* _PROVIDED PASSAGE_:
□ □ □ □ □ □ □

Comorbidities Associated with Hidradenitis Suppurativa

HS is associated with a myriad of comorbidities. The most intuitive comorbidity is probably the follicular occlusion triad, comprised of HS, acne conglobata, and dissecting cellulitis affecting the scalp.49 This triad can become follicular occlusion tetrad if it occurs in conjunction with pilonidal sinus.49 The associated comorbidities of HS are mostly autoimmune diseases such as ulcerative colitis, Crohn's disease, and seronegative spondyloarthropathies.50 In addition, endocrine disorders such as acromegaly, diabetes, and Cushing disease are also associated with HS. Further, some genetic disorders such as down syndrome and keratitis-ichthyosis-deafness syndrome have also been recognized.51 Further, HS has also found to be associated with metabolic syndrome and risk factors for cardiovascular disease.52 For instance, findings from a systematic review and meta-analysis revealed that adults with HS are two times more likely to develop metabolic syndrome than adults without HS.53 In addition, the findings from the meta-analysis suggest that type-II diabetes and polycystic ovarian syndrome are more commonly found among patients with HS than without.54 Similarly, mental health issues, such as substance use disorders, including alcohol use, cannabis, opioid use, and suicide, are common in these patients.55,56 The prevalence of substance use is 4% among patients with HS than without HS.57 While the data on the association between HS and other comorbid is obtained from large data sets, one should not overlook the potential for recall bias and lack of clinical information.58 Also, population-based cohort studies have people with unique demographics, so the findings may not be generalizable to other populations.59

Quality of Life Among Patients with Hidradenitis Suppurativa

HS negatively influences the quality of life in multiple ways.60 Patients with HS suffer from pain, low self-esteem, itching, sexual dysfunctions, and deteriorated mental health. Symptoms such as pain (neuropathic and nociceptive) and itching may interfere with daily functions and quality of sleep, impair duration and amount of sleep, thereby resulting in a less productive life and dysfunction during day timings.61,62 In addition, the associated comorbidities such as anxiety, depression, and loneliness may affect the quality of life in these patients.63,64 Another crucial aspect of quality of life is sexual health, which is affected badly in patients with HS.65 Studies also reveal that patients with HS report a lack of intimacy with their partners and report sexual assault as well.66

Regarding effect of HS on patients’ work, Matusiak et al studied the impact of HS on quality of life and professional activity including work among 54 Polish patients with HS aged 16–65 years. The disease caused the work absence of 58.1% of patients among the 30 employed and professionally active HS patients. Annually, the absence from work caused by HS occurred from one to 10 times with average 34 days absence from work annually. During follow-up, three employees (10%) were dismissed from work because of the frequent absences and inability to perform their work duties properly. Moreover, seven individuals (23.3%) reported that they were unable to be promoted or affected by disease-related difficulties to promotion or improvement.67

Conclusion

This general literature review provides a comprehensive overview of the epidemiology of Hidradenitis suppurativa, including prevalence, incidence, risk factors, complications, associated comorbid, prognosis, and quality of life. It seems that most of the evidence on epidemiology is from high-income countries, and there is a paucity of literature from developing countries. Since the disease tends to be under recognized, future studies should rely on clinical diagnosis rather than self-reporting to avoid the potential of recall bias. Attention needs to be diverted to developing countries with less amount of data on Hidradenitis suppurativa.

□ □ □ □ □ □ □

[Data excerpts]
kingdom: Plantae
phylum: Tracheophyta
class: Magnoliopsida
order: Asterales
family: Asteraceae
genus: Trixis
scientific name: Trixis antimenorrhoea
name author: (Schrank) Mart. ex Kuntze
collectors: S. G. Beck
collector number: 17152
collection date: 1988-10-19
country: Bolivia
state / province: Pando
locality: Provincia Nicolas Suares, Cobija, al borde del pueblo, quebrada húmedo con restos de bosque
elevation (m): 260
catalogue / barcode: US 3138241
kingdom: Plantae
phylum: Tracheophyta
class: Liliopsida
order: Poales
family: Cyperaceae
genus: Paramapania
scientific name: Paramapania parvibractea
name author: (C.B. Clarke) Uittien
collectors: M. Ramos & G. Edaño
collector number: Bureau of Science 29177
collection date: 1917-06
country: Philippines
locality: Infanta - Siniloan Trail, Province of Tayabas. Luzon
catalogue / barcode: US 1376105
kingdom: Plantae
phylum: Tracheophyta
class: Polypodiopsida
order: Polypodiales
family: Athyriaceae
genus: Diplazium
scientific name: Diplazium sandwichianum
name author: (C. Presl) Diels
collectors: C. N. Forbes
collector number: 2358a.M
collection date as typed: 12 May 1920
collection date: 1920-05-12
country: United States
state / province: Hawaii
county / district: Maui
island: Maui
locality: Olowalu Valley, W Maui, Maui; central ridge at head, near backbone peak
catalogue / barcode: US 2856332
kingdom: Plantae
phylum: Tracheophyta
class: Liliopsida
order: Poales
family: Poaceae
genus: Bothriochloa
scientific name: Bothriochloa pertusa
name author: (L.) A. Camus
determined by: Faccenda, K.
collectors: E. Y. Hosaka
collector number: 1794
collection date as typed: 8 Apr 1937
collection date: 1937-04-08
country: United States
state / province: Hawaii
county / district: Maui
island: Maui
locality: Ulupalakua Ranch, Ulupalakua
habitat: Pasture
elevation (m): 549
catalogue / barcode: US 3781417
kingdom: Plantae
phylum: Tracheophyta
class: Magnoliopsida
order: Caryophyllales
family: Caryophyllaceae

□ □ □ □ □ □ □

* _EXPLORE THE MATERIAL_:
**A.** Condense the paragraph of the hidradenitis suppurativa text that begins "HS negatively influences the quality of life" into a short bulleted list that keeps its main facts.
**B.** Echo everything in the hidradenitis suppurativa text from "This general literature" down to "on Hidradenitis suppurativa.", word for word.
The items come from a different source than the hidradenitis suppurativa text.

* _RESULTS OF THE TASKS_:
**A.**
- HS harms quality of life in multiple ways.
- Patients have pain, itching, low self-esteem, sexual dysfunction and worse mental health.
- Pain (neuropathic and nociceptive) and itching can disrupt daily functioning and sleep, leading to lower productivity and daytime dysfunction.
- Comorbidities such as anxiety, depression and loneliness may also affect quality of life.
- Sexual health is badly affected. Patients report a lack of intimacy with partners and also report sexual assault.

**B.**
This general literature review provides a comprehensive overview of the epidemiology of Hidradenitis suppurativa, including prevalence, incidence, risk factors, complications, associated comorbid, prognosis, and quality of life. It seems that most of the evidence on epidemiology is from high-income countries, and there is a paucity of literature from developing countries. Since the disease tends to be under recognized, future studies should rely on clinical diagnosis rather than self-reporting to avoid the potential of recall bias. Attention needs to be diverted to developing countries with less amount of data on Hidradenitis suppurativa.